Is there an easy generalization of Huffman coding trees for situations where the resulting alphabet is not binary? For instance, if I wanted to compress some text by writing it out in ternary, I could still build up a prefix-free coding system for each character I as writing out. Would the straightforward generalization of the Huffman construction (using a k-ary tree rather than a binary tree) still work correctly and efficiently? Or does this construction lead to a highly inefficient coding scheme?

The algorithm still works and it's still simple — in fact Wikipedia has a brief reference to n-ary Huffman coding citing the original Huffman paper as a source.
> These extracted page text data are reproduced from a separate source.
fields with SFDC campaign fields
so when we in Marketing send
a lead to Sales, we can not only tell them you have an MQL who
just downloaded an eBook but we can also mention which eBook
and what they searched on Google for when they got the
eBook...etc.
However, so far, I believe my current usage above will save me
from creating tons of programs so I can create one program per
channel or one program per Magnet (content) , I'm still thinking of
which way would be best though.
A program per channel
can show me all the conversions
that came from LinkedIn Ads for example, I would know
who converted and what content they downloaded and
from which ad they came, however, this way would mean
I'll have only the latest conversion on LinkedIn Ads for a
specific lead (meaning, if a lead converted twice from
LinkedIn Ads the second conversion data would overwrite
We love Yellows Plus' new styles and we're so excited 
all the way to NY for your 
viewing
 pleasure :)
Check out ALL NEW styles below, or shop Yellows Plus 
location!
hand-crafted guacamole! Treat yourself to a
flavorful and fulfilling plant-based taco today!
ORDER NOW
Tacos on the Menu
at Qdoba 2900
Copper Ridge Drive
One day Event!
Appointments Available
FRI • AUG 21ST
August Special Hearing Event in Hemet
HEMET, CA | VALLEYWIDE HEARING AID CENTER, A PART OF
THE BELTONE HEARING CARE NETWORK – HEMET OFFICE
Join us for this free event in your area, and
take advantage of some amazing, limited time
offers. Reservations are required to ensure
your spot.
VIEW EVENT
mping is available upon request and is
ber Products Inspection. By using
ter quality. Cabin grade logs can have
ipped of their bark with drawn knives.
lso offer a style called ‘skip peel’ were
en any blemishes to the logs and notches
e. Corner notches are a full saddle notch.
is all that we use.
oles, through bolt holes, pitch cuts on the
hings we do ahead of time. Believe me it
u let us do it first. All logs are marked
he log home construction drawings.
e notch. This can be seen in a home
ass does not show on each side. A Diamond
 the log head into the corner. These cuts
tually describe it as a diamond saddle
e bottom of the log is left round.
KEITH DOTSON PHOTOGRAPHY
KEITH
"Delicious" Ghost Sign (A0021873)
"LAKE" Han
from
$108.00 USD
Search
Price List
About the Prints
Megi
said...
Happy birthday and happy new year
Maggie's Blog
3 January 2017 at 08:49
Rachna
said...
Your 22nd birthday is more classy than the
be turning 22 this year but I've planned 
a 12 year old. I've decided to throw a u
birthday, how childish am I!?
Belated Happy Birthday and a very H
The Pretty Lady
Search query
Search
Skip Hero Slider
It does occur to me, though, that just as Huffman is slightly suboptimal because it allocates an integer number of bits to each symbol (unlike e.g. Arithmetic coding), ternary Huffman should be a little bit more suboptimal because it has to allocate an integer number of trits. Not a show-stopper, especially for only 3, but it does indicate that n-ary Huffman will fall further behind other coding algorithms as you increase n.

As an empirical test, I constructed binary and trinary Huffman trees for the distribution of Scrabble tiles.

The entropy of the distribution shows you can't get better than 4.37 bits per letter.

The binary Huffman tree uses on average 4.41 bits per letter.

The trinary Huffman tree uses on average 2.81 trits per letter, which has the same information density as 4.45 bits per letter.